Essa campanha, intitulada Operação Sharpshooter, utiliza um implante na memória para baixar e recuperar um implante de segundo estágio, chamado pela McAfee de Rising Sun, para explorar ainda mais os atacados. Para atingir esse objetivo, a campanha adota um disfarce de uma legítima atividade de seleção para vagas de trabalho no setor.
De acordo com a telemetria e análise dos profissionais da McAfee, entre outubro e novembro deste ano o ataque foi verificado em 87 organizações ao redor do mundo, principalmente nos Estados Unidos. Com base em outras campanhas de comportamento similar, a maior parte das organizações visadas tem o inglês como idioma principal ou tem um escritório regional com esse idioma como principal.
Esse agente utilizou o recrutamento como isca para coletar informações sobre indivíduos de interesse ou organizações que gerenciam dados relacionados aos setores de interesse. A equipe McAfee Advanced Threat Research observou que a maioria dos alvos foram organizações de defesa e organizações relacionadas a repartições governamentais.
De acordo com a análise da McAfee, o implante Rising Sun, utiliza o código-fonte do Trojan Duuzer de backdoor, criado pelo Lazarus Group em 2015 (a quem se atribuiu a coordenação do ataque WannaCry), com uma nova estrutura para se infiltrar nesses importantes setores.
As ligações da Operação Sharpshooter ao Lazarus Group, de acordo com os pesquisadores, parecem óbvias demais para concluir de imediato que o temido grupo seja responsável, indicando possíveis sinais falsos. É comum que cada grupo de ataque tenha suas próprias características, por isso, a pesquisa se concentra como esses criminosos cibernéticos operam, o impacto global que causariam e como detectar o ataque.
Impacto global
A descoberta desse novo implante de alta funcionalidade é mais um exemplo de como os ataques direcionados tentam obter informações de inteligência. O malware se movimenta em diversas etapas. O vetor de ataque inicial é um documento que contém um macro armado para baixar a próxima etapa, que é executada na memória e coleta informações de inteligência. Os dados da vítima são enviados para um servidor de controle para ser monitorado pelos agentes, que, por sua vez, determinam as próximas etapas.

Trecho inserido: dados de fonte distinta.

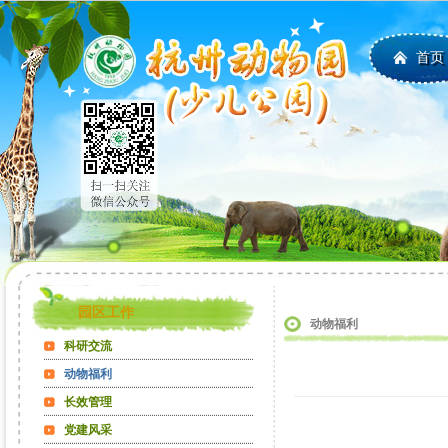
首页
园区工作
动物福利
科研交流
动物福利
长效管理
党建风采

Os pesquisadores da McAfee dizem que nunca tinham observado esse implante antes e questionam se esse ataque foi só uma operação inicial de reconhecimento ou se haverá outros. A empresa continuará monitorando a campanha e anunciará se houver outros acontecimentos. A equipe McAfee Advanced Threat Research encoraja demais profissionais das áreas de segurança a compartilhar suas informações sobre a campanha e sobre quem é responsável pela Operação Sharpshooter.